Primary AWS Services Used

• Amazon API Gateway — primary entry point with Lambda authorizers, request validation, throttling, and resource policies
• AWS Lambda — serverless compute with IRSA-scoped IAM execution roles
• AWS Step Functions + Amazon SQS — secure orchestration of asynchronous workflows
• Amazon Cognito — end-user authentication with OTP, MFA, and password policy enforcement
• Amazon Aurora PostgreSQL (Multi-AZ) — encrypted relational database in private subnets
• Amazon RDS Proxy — connection pooling for Lambda-to-RDS communication
• Amazon ElastiCache for Redis — session state and low-latency caching
• AWS Secrets Manager — centralized secrets with automated RDS credential rotation
• AWS Systems Manager Parameter Store — centralized configuration management
• AWS IAM Identity Center — workforce SSO with no long-term credentials
• AWS Certificate Manager — TLS certificate provisioning and automatic renewal
• Amazon VPC with AWS PrivateLink — network isolation and private cross-account connectivity
• AWS WAF + AWS Shield — application and DDoS protection
• AWS Backup — centralized backup policies for RDS and data stores

The delivered platform achieved 100% of private API traffic routed exclusively through the centralized ingress model, eliminating direct public exposure of all in-scope private APIs. This reduced the attack surface, removed alternative access paths, and established a single controlled entry point for all internet traffic.

100% of in-scope infrastructure was deployed through AWS CDK, 100% of secrets were centralized in AWS Secrets Manager, and 100% of configuration was managed through AWS Systems Manager Parameter Store — with zero hardcoded credentials remaining in any repository, application code, or deployment artifact.

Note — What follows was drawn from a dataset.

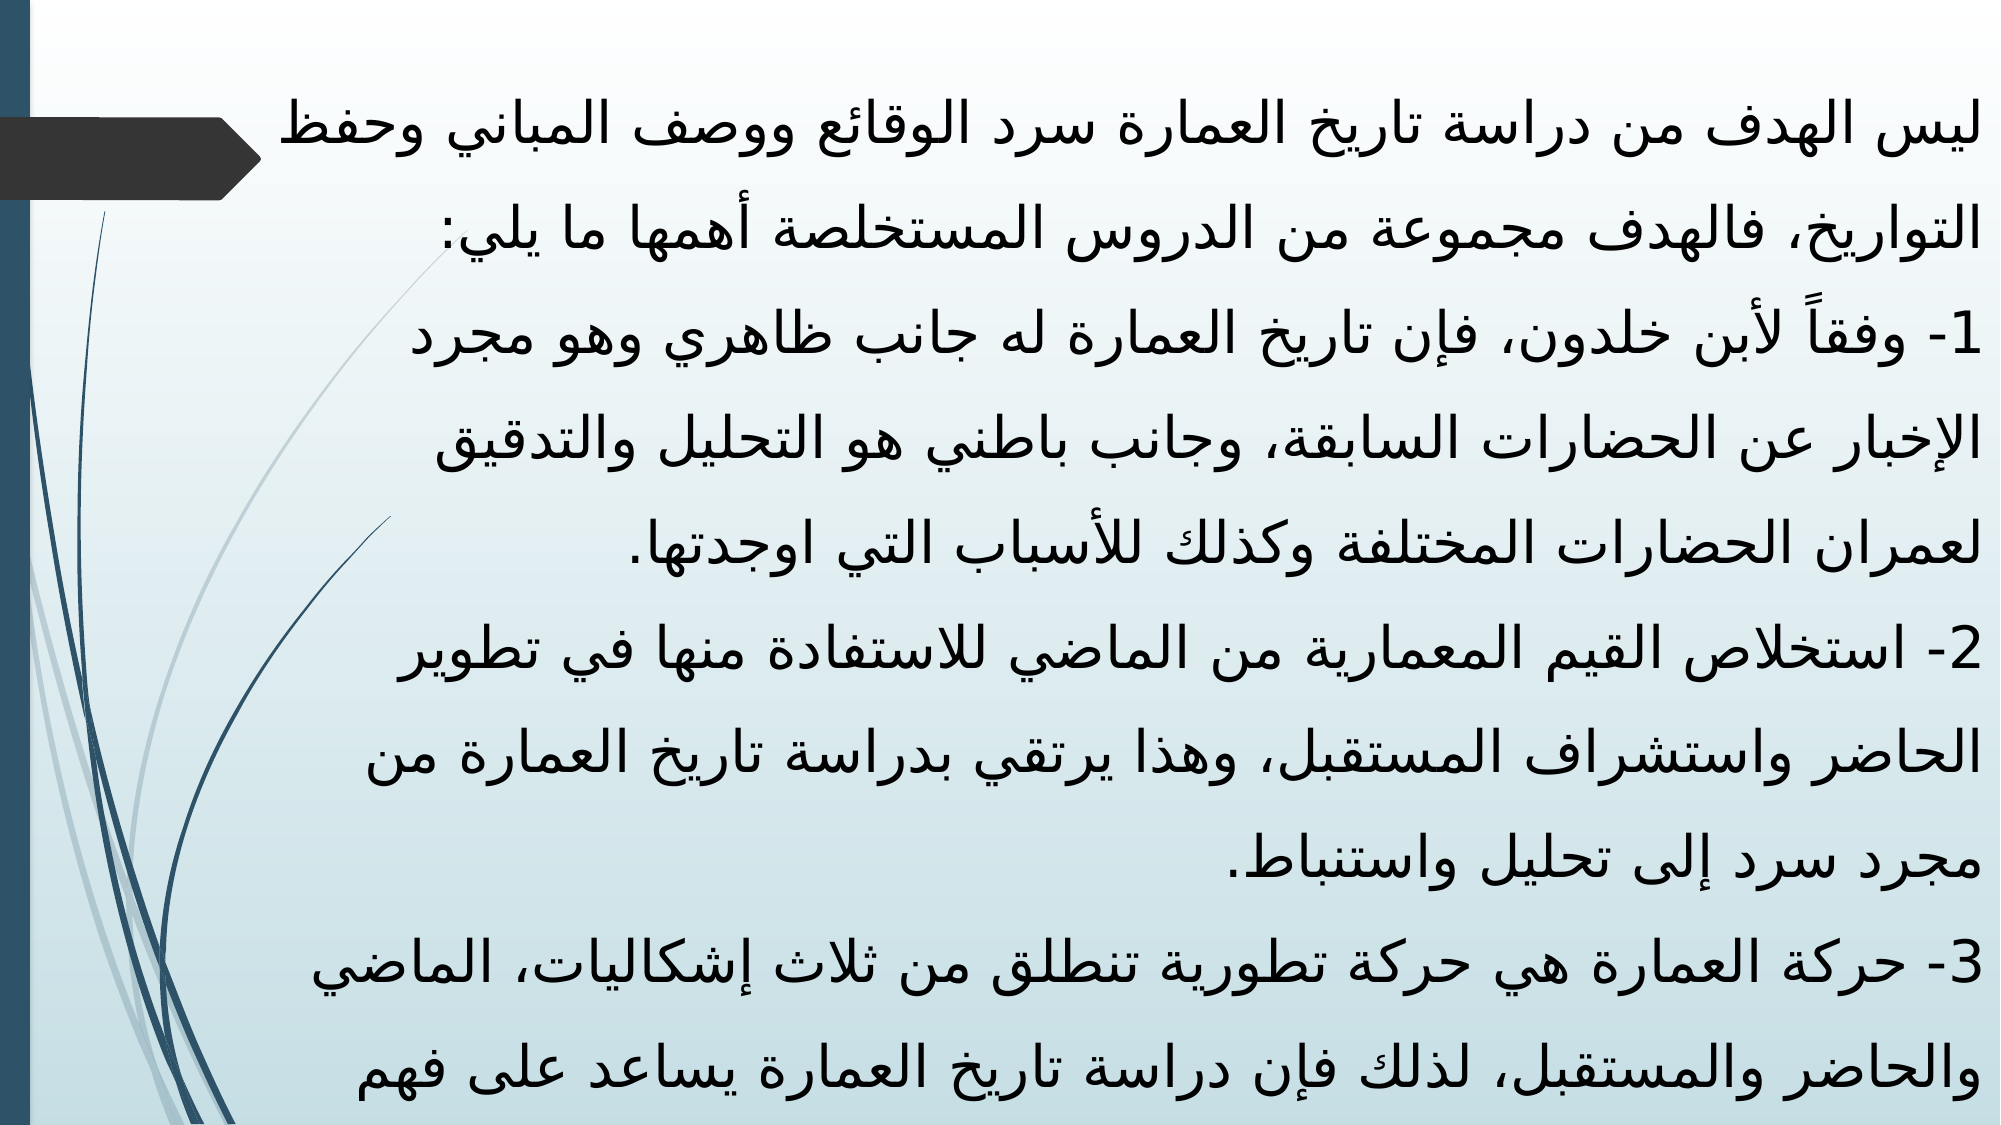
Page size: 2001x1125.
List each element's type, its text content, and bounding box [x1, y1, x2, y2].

These results were validated at project acceptance through architecture review, deployment audit, and repository inspection.

The serverless architecture reduced the infrastructure attack surface compared to container or VM-based alternatives by removing always-on compute from the threat model. The platform is operating in production supporting the customer’s cardholders across 150+ countries, generating approximately $235,000 in annual AWS recurring revenue. The customer’s engineering team took full operational ownership of the platform following a structured knowledge transfer and runbook handover.